Problem statement. Reproduce every line below exactly as written; do not include the images.

Information provided.
━━━━

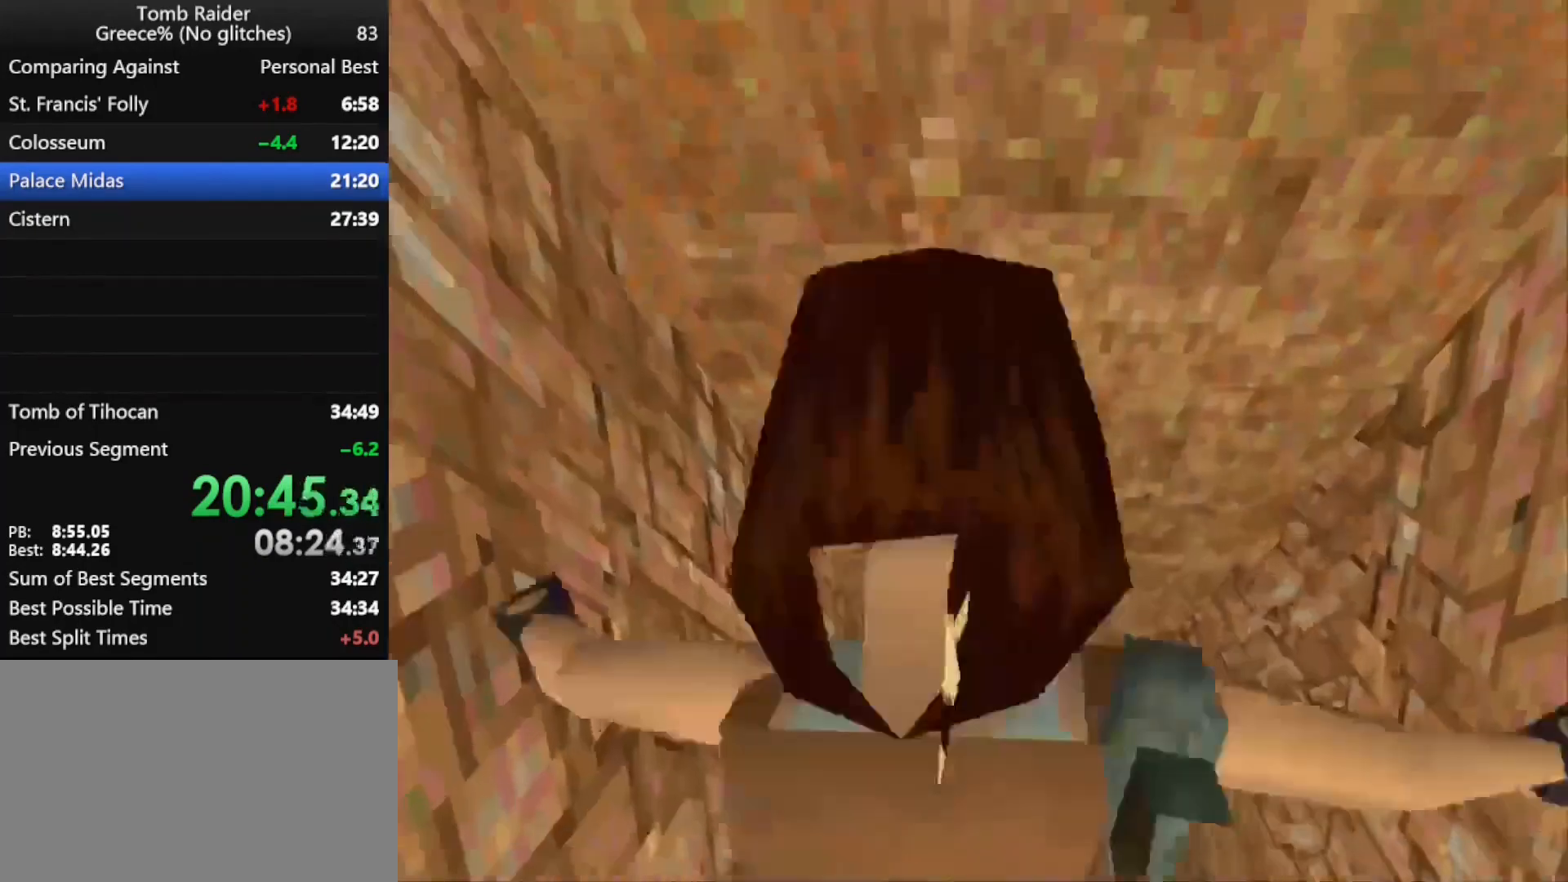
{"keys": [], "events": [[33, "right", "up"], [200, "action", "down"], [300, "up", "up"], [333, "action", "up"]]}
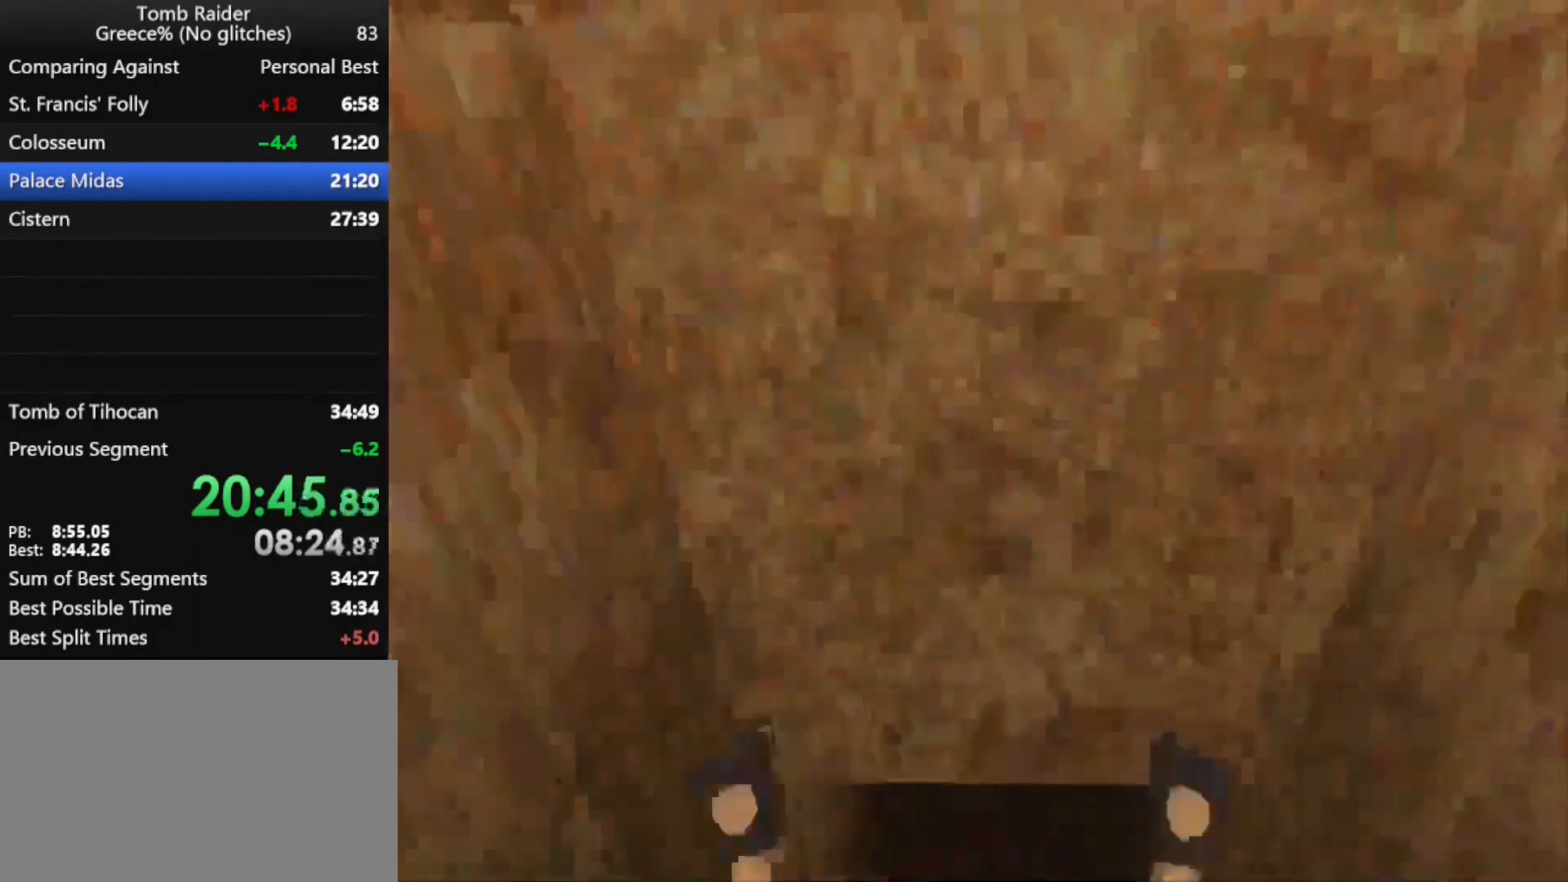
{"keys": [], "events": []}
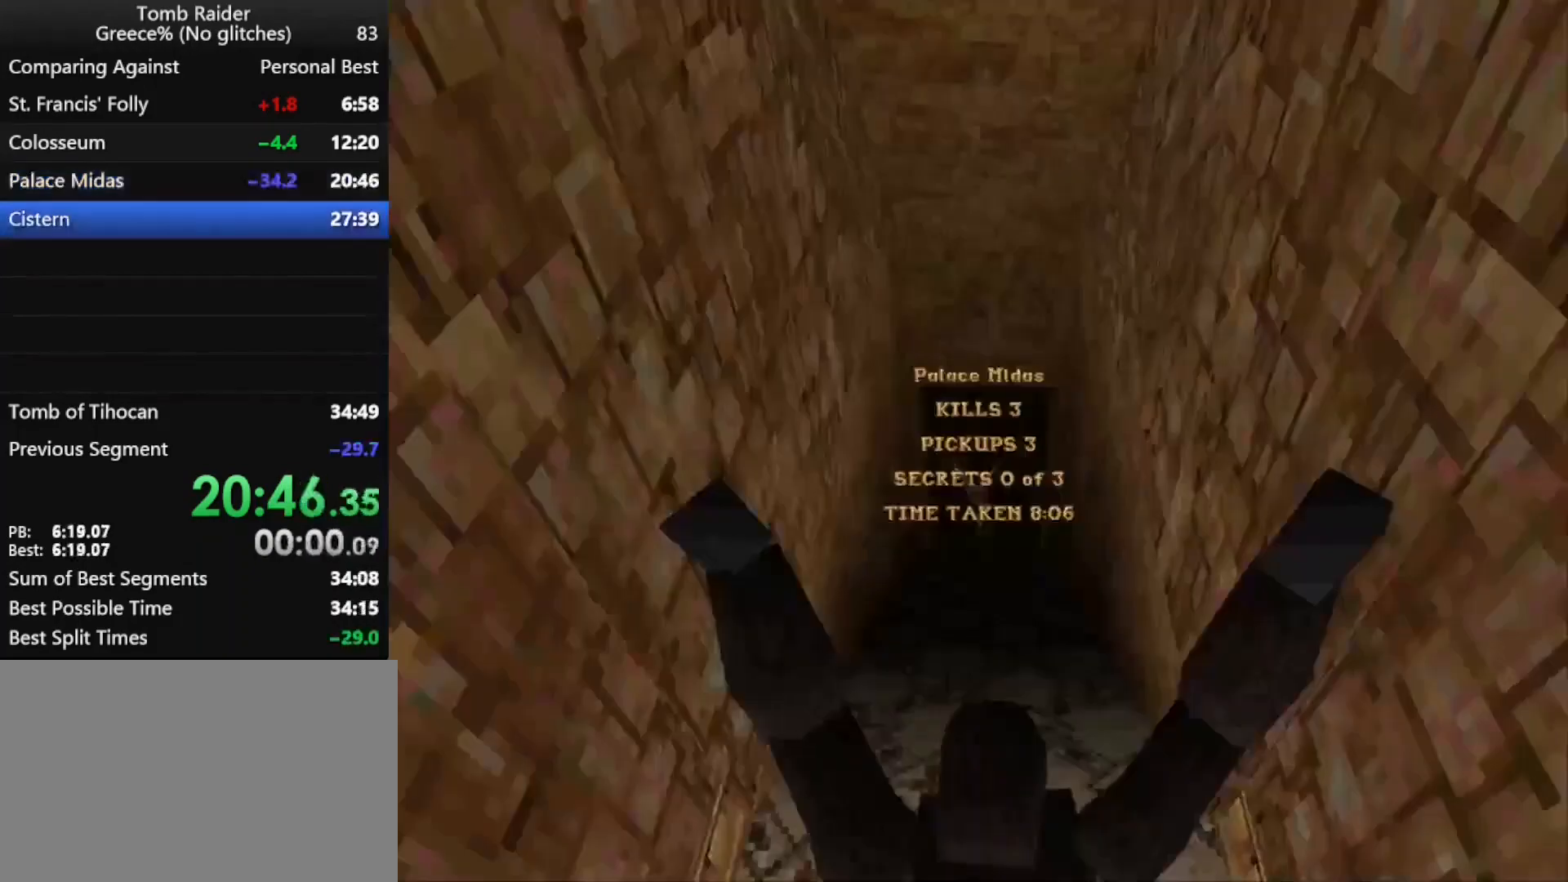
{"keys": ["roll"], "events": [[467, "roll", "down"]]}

━━━━

Output of the task.
{"keys": [], "events": [[33, "right", "up"], [200, "action", "down"], [300, "up", "up"], [333, "action", "up"]]}
{"keys": [], "events": []}
{"keys": ["roll"], "events": [[467, "roll", "down"]]}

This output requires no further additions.